Wir alle haben schon einmal von warmen und kaltem Licht gehört. Was genau bedeutet das jedoch? Die Farbtemperatur bestimmt den wahrgenommenen Farbeindruck und kann dadurch ein Gefühl von Wärme oder aber eben auch Kälte vermitteln. Lichtquellen mit Orange- oder Gelbstich sind generell wärmer, als wenn das Licht mit bläulichen Tönen wirkt. Dein Ziel ist es, möglichst warme Lichtfarben zu verwenden, da diese einen Raum gemütlich und einladend wirken lassen. Gleichzeitig gilt es, kalte Lichter zu vermeiden, die dir diesen Effekt wieder zerstören könnten. Ausgehend vom Tageslicht werden Glühlampen und Kerzen als warm und gemütlich empfunden. Doch du solltest die Finger von Neonröhren, bestimmten Energiesparlampen und ähnlichen Leuchtmitteln lassen. Dann gelingt dir auch im Herbst und Winter eine Atmosphäre zum Wohlfühlen und Einkuscheln.

Indirektes Licht sorgt für grenzenloses Wohlfühlen zu Hause

Neben der Unterscheidung zwischen warmen und kalten Lichtquellen kann man weiterhin zwischen harter und weicher Beleuchtung differenzieren. Eine harte Lichtquelle entsteht durch direktes Licht. Sie wirft Schatten, kann unangenehm blenden und Reflexe sowie Spiegelungen hervorrufen, die jede aufgebaute Gemütlichkeit zerstören.

Versuche daher, solche gerichteten Lampen zu vermeiden, wenn es sich nicht gerade um die Schreibtischlampe zum Arbeiten handelt. Greife stattdessen auf indirekte Ausleuchtung des Raumes zurück. Diese wirkt weicher und wird zudem als angenehmer empfunden. Dabei geht es nicht unbedingt um eine vollkommene Erhellung des Raumes, sondern darum, mit mehreren kleinen Lichtquellen den Raum zu gestalten. Insbesondere verschiedene Decken- und Wandstrahler eignen sich ideal dazu, ein solches weiches und dezentes Licht in den Raum zu werfen. Es müssen jedoch nicht immer spezielle Strahler sein. Du kannst jede beliebige Lichtquelle gegen die Wand gerichtet, in eine indirekte Beleuchtung verwandeln.
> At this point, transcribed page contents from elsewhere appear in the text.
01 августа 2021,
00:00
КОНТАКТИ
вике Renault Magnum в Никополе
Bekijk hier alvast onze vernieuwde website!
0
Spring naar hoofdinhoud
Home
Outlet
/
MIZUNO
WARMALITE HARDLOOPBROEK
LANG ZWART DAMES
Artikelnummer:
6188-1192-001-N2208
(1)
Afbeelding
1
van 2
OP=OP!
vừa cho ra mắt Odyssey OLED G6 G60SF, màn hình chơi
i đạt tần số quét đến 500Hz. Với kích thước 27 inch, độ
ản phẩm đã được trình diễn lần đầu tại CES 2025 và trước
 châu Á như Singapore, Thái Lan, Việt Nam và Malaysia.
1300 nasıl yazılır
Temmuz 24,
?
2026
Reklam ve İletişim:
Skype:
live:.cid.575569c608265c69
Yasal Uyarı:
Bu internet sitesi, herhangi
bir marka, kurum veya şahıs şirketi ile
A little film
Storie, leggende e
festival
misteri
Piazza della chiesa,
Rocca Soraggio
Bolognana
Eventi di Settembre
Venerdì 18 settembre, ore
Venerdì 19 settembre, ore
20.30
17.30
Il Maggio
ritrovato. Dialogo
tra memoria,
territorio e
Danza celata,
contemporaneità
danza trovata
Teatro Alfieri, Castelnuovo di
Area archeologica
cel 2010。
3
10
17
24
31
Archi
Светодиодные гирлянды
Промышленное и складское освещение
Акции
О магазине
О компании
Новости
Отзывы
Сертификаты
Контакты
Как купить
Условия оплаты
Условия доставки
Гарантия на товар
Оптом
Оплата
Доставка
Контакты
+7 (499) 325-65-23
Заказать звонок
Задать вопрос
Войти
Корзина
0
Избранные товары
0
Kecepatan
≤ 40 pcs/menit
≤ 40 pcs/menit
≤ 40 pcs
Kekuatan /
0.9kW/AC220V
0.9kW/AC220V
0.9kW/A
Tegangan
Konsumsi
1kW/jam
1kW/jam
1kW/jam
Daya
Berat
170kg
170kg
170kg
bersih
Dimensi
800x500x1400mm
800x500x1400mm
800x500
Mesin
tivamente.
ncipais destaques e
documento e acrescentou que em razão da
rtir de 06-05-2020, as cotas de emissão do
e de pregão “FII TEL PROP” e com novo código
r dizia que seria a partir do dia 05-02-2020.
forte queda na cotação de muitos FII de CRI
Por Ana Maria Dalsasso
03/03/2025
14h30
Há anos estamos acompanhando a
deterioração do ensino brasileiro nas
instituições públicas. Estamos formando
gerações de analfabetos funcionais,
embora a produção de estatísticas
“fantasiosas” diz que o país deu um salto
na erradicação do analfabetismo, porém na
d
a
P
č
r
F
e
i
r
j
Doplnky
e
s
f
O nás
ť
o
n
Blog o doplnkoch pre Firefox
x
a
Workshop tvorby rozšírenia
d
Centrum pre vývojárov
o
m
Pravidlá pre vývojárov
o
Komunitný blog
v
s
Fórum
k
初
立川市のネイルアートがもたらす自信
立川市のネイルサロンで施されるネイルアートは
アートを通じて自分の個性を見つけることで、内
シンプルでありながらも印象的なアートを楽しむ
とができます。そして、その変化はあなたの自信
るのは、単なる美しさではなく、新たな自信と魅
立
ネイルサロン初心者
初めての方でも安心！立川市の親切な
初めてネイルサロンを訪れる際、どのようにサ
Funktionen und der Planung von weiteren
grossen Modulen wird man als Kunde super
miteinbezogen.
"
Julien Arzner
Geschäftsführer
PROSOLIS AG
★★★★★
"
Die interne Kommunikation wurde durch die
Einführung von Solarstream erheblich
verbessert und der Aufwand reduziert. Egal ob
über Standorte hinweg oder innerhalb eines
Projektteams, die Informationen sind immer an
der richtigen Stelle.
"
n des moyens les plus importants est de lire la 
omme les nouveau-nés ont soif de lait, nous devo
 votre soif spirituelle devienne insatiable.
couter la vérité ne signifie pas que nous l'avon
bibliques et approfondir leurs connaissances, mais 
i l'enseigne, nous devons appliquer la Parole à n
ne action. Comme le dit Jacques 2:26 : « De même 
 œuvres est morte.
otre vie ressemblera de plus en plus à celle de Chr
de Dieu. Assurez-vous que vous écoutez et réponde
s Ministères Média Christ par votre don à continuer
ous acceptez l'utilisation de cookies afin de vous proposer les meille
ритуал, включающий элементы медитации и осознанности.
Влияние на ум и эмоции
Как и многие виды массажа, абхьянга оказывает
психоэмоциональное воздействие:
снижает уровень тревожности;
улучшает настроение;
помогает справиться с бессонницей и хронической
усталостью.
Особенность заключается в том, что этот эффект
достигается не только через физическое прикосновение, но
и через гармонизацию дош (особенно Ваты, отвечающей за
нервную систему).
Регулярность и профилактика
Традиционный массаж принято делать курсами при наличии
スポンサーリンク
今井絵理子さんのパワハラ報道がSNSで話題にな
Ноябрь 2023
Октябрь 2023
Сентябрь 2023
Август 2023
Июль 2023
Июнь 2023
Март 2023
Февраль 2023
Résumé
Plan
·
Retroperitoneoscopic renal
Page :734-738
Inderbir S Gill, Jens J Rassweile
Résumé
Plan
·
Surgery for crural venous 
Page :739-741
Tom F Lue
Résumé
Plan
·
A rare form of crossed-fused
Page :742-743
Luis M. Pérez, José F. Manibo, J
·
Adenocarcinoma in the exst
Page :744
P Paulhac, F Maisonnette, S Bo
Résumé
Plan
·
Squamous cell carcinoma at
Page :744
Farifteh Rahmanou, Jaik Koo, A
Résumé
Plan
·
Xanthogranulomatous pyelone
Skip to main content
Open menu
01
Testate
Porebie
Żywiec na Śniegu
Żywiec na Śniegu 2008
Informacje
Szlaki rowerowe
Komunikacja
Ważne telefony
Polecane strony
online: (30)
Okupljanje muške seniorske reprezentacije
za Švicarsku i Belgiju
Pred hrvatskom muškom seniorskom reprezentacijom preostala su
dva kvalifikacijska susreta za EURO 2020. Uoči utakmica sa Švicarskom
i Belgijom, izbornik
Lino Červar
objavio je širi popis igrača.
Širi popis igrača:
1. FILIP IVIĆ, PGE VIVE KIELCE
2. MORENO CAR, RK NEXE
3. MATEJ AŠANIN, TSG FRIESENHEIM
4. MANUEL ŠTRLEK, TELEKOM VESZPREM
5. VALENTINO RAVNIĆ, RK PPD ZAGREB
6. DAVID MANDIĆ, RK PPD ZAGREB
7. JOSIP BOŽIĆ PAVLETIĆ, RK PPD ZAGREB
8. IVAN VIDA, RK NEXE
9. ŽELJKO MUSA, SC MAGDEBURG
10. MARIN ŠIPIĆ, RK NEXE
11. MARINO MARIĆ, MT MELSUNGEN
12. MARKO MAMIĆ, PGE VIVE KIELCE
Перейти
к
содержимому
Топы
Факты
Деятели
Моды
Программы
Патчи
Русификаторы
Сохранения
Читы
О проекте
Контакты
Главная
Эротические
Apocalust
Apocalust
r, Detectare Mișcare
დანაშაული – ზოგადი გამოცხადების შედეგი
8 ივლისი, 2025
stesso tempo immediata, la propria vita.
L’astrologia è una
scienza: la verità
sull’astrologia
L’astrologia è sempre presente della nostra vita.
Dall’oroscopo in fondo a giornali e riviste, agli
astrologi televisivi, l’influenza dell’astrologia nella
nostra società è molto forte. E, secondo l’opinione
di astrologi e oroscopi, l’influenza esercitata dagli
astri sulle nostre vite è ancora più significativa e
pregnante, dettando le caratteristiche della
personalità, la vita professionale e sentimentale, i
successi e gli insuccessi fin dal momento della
Mit Folien und Stoffen wahre Lichtwunder bewirken

Nicht jeder möchte sich gleich neue Lampen kaufen müssen, um die Wohnung in gemütlicheres Licht zu tauchen. Es gibt zum Glück auch Möglichkeiten, die bereits vorhandene Beleuchtung kreativ umzugestalten. Mithilfe von Folien, Stoff und Papier verwandelst du jedes noch so kalte und harte Licht in eine Quelle der Gemütlichkeit. Verhänge ganz einfach Lampen mit gelben und orangenen Stoffen, um das Licht wärmer und angenehmer wirken zu lassen. Hier ist jedoch Vorsicht geboten, die Glühmittel können heiß werden und Brände auslösen. Um eine weichere Ausleuchtung deiner Wohnung zu kreieren, kannst du auch leichtere und helle Stoffe nutzen, die das grelle Licht ein wenig dämpfen.